1cm未満の小さな残存腫瘍であっても、約3割に成熟奇形腫やviable cancerが含まれるとされており、サイズだけで「大丈夫」とは言い切れない。

したがって、

  • 腫瘍マーカーが正常化している非セミノーマで、後腹膜に1cm以上の残存腫瘍がある場合
    → 原則として後腹膜リンパ節郭清(PC-RPLND)による切除が標準。

  • 残存腫瘍が 1cm未満 の場合
    → 施設・患者背景によって、

    • 積極的に切除する

    • 画像とマーカーで厳重フォロー(短い間隔でCT)
      のいずれかを選択。
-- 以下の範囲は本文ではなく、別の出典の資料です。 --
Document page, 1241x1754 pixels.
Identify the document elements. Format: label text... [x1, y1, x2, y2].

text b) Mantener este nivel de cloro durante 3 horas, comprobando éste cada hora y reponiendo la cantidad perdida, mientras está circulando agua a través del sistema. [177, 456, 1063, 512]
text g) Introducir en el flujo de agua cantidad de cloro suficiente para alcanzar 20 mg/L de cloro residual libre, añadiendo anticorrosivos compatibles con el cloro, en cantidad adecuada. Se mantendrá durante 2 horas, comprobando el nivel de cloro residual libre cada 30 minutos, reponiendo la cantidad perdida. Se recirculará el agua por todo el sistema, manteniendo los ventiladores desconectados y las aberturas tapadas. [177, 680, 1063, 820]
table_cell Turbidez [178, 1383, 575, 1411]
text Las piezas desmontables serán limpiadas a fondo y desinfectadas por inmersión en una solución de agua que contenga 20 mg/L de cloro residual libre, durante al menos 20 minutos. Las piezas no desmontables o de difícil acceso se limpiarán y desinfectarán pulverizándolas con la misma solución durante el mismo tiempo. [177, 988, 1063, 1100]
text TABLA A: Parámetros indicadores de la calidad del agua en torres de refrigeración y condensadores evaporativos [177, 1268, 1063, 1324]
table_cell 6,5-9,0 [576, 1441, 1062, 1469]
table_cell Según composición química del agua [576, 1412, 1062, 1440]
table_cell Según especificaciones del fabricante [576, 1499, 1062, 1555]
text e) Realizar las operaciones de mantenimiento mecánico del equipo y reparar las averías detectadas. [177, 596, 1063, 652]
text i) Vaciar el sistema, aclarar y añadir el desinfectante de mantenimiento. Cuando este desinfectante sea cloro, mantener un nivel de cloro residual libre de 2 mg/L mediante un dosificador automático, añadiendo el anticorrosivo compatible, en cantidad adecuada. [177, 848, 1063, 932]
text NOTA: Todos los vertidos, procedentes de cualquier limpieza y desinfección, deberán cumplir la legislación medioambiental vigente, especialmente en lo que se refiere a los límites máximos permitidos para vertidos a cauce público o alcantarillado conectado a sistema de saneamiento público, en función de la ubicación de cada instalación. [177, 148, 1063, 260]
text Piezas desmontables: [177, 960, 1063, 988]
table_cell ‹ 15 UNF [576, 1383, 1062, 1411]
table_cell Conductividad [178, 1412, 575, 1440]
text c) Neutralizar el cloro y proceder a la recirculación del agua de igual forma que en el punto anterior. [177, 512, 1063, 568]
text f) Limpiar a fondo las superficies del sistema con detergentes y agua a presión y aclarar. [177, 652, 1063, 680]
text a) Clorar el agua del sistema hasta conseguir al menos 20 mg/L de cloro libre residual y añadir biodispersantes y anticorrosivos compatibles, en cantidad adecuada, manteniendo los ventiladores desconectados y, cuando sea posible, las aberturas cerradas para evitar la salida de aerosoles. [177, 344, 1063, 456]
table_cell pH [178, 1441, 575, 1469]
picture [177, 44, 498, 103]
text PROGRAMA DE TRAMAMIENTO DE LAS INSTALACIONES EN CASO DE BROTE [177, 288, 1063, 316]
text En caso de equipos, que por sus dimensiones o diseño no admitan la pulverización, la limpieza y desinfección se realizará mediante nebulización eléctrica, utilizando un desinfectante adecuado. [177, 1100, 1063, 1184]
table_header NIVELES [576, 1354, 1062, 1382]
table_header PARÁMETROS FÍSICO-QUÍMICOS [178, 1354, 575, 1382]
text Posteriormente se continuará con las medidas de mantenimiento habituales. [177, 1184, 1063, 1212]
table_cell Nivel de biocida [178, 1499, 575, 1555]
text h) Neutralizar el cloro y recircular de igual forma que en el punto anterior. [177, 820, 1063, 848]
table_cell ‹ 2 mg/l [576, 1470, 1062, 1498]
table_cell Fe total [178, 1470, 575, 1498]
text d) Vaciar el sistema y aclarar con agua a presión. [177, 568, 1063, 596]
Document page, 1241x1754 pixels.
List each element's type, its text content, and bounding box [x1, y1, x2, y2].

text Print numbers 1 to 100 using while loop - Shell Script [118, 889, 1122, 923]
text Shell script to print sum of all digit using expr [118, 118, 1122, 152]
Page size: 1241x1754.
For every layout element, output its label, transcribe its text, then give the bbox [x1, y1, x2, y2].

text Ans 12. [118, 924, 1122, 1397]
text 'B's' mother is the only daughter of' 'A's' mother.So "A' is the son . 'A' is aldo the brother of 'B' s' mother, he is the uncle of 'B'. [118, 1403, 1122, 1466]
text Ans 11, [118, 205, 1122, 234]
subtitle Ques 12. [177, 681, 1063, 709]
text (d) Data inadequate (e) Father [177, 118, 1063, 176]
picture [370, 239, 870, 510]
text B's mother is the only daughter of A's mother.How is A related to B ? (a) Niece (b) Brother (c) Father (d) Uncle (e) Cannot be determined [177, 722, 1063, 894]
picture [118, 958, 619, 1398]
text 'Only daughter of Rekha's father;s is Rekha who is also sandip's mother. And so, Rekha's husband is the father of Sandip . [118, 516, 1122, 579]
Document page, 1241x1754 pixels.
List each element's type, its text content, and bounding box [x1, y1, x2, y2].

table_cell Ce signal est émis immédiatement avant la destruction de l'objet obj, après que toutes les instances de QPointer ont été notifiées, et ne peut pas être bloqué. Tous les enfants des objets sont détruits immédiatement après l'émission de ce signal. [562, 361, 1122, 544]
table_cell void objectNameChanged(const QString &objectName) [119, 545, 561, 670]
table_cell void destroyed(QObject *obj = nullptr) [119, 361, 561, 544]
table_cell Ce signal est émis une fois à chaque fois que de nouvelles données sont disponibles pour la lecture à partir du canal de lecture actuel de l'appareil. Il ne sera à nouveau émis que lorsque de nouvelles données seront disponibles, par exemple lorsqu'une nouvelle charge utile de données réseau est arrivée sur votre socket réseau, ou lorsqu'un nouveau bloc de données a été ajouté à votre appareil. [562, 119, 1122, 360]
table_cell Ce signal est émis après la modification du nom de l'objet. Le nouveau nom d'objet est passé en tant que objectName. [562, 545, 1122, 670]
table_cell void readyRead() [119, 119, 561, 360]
近年はリスクモデルを用いたサーベイランス戦略も検討されている。

非セミノーマではFDG-PETはあまり役に立たない

非セミノーマの残存腫瘍に対するFDG-PETの感度・特異度は十分とは言えず、

  • 壊死組織なのに集積する

  • 成熟奇形腫ではあまり集積しない

などの問題点が指摘されている。

そのためNCCN・EAUともに非セミノーマ残存腫瘍に対するFDG-PETの routine 使用は推奨していない。
「非セミノーマ=PETは基本出番なし」と覚えておくと整理しやすい。

Growing teratoma syndrome(GTS)とは?

定義

代表的な定義をまとめると、GTSとは次の3条件を満たす状態。

  1. 非セミノーマに対して化学療法を行ったあと

  2. 腫瘍マーカーは正常化しているにもかかわらず、

  3. 画像上、既存の腫瘍が増大/新たな腫瘍が出現し、

  4. 切除標本は成熟奇形腫だけ(悪性成分なし)

発生頻度は報告により異なるが、精巣NSGCTの約1.9〜7.6%とされている。

なぜ起こる?

機序は完全には解明されていませんが、

  • 化学療法に感受性の高い悪性成分だけが消失し、耐性のある成熟奇形腫成分が残存・増大する

  • 化学療法が未熟成分から成熟奇形腫への成熟分化を促す

といった仮説がある。

どこにできる? どう見える?

  • 好発部位:後腹膜リンパ節、縦隔、肺、頸部など

  • 画像:

    • 多房性嚢胞と軟部陰影が混在

    • 石灰化を伴うことも多い

    • 化学療法前よりゆっくり、しかし確実に増大していく

腫瘍マーカーが陰性化しているため「治っているはず」と油断しがちですが、CTでじわじわ大きくなる腫瘍を見たらGTSを必ず鑑別に入れる必要がある。

治療は?

化学療法抵抗性であり、根治には完全切除が必須

  • 不完全切除だと再増大しやすい

  • 長期的には肉腫や腺癌などへの悪性転化の報告もあり、
    「良性だから放置でOK」という訳にはいかない。